Implementation of the recommended immunohistochemistry algorithm for classification of peripheral T‐cell lymphoma, not otherwise specified into the prognostically significant GATA3 and TBX21 subtypes

Introduction Current molecular research has shown the several oncogenic pathways that give rise to the peripheral T‐cell lymphoma, not otherwise defined (PTCL, NOS) subtypes, which alter prognosis and might have predictive value.
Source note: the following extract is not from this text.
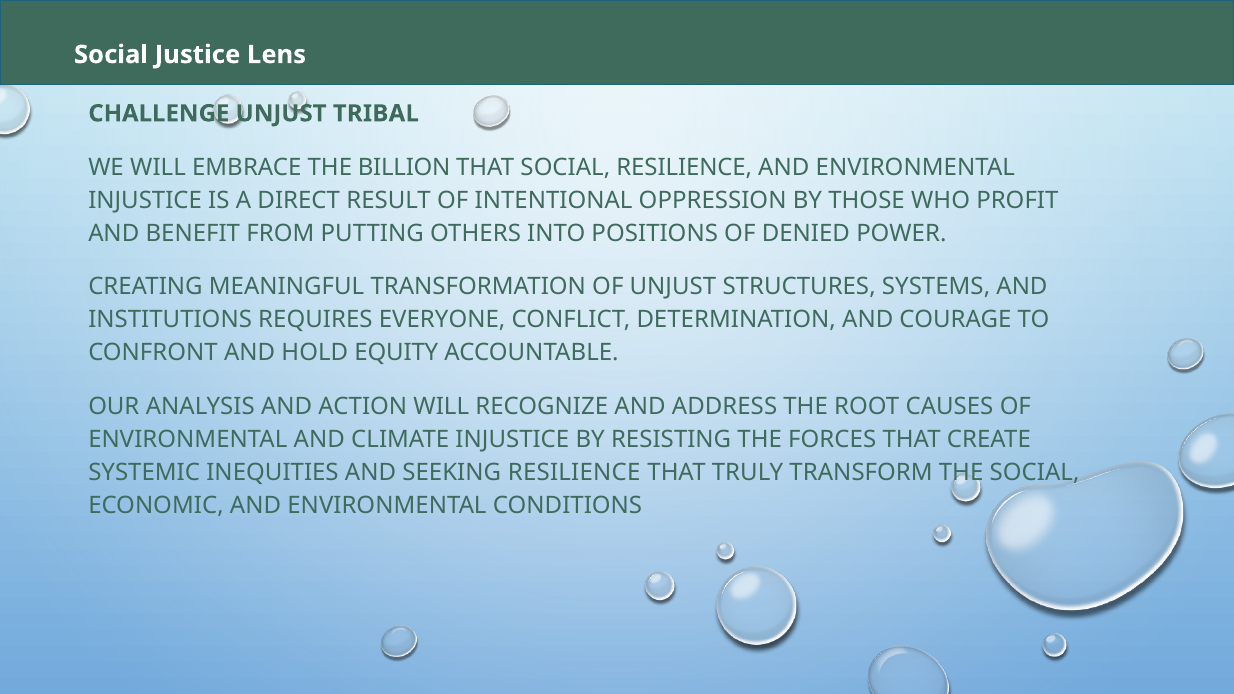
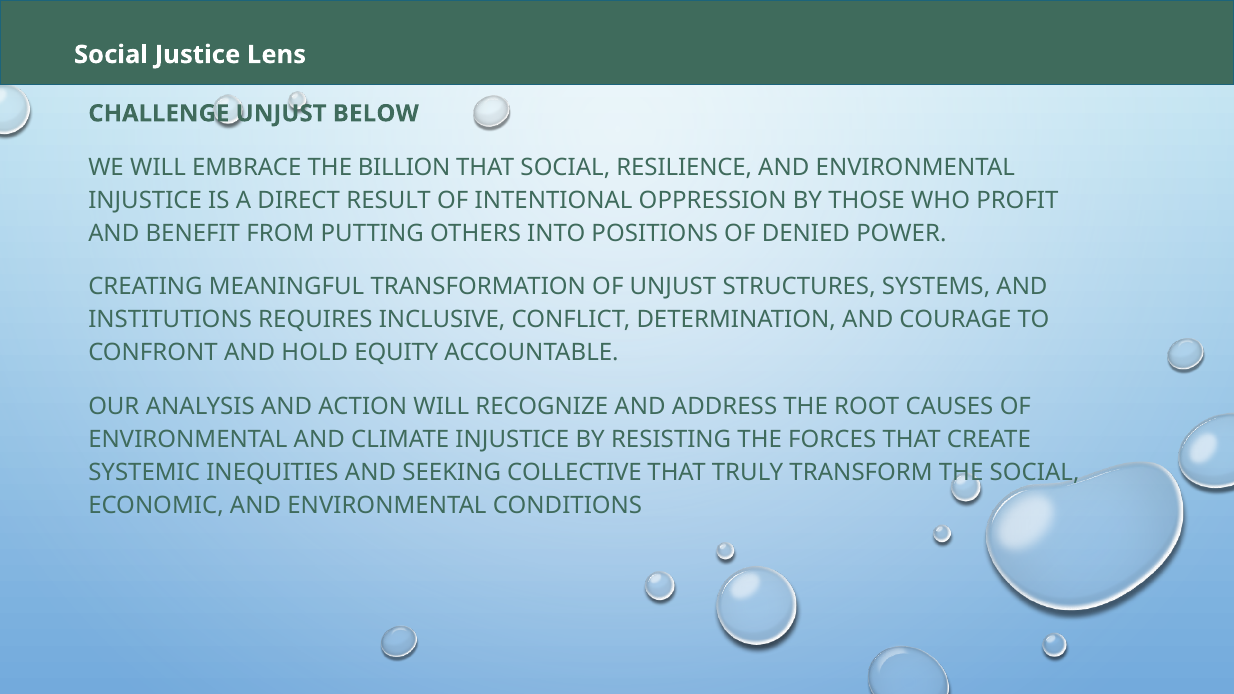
TRIBAL: TRIBAL -> BELOW
EVERYONE: EVERYONE -> INCLUSIVE
SEEKING RESILIENCE: RESILIENCE -> COLLECTIVE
This study was conducted to assess the immunohistochemistry (IHC) algorithm by Amador et al for the subtyping of PTCL, NOS and determine its applicability in relation to the clinicopathological profile. Methods This study included 43 patients with PTCL, NOS diagnosis. Following the use of IHC for the transcription factors GATA3, TBX21, CCR4, and CXCR3, two pathologists subtyped the samples. Comprehensive clinicopathological correlation was carried out. Results Applying the algorithm of Amador et al., cases were classified into GATA3 (20), TBX21 (15), and unclassified (8) subtypes. No significant association with clinical parameters of subtypes or CD4/ CD8 positivity was observed. Although a higher proportion of cases in the TBX21 subgroup showed a polymorphic population compared with the GATA3 subgroup, which had a monomorphic population, no significant p‐value (0.111) was observed. Two Lennert lymphomas were classified into the GATA3 subgroup. Multivariate analysis showed no significant difference in overall survival (p‐value = 0.105) and progression‐free survival (p‐value = 0.0509) between IHC‐defined subtypes; trends indicate that overall survival and progression‐free survival are worse in the GATA3 subgroup. Conclusion Although the algorithm is reproducible, a proportion of cases remains unclassifiable and may require additional investigation and gene expression profiling. The GATA3 subgroup was found to have a monomorphic population with a poor overall prognosis and thus requires a larger sample size for validation.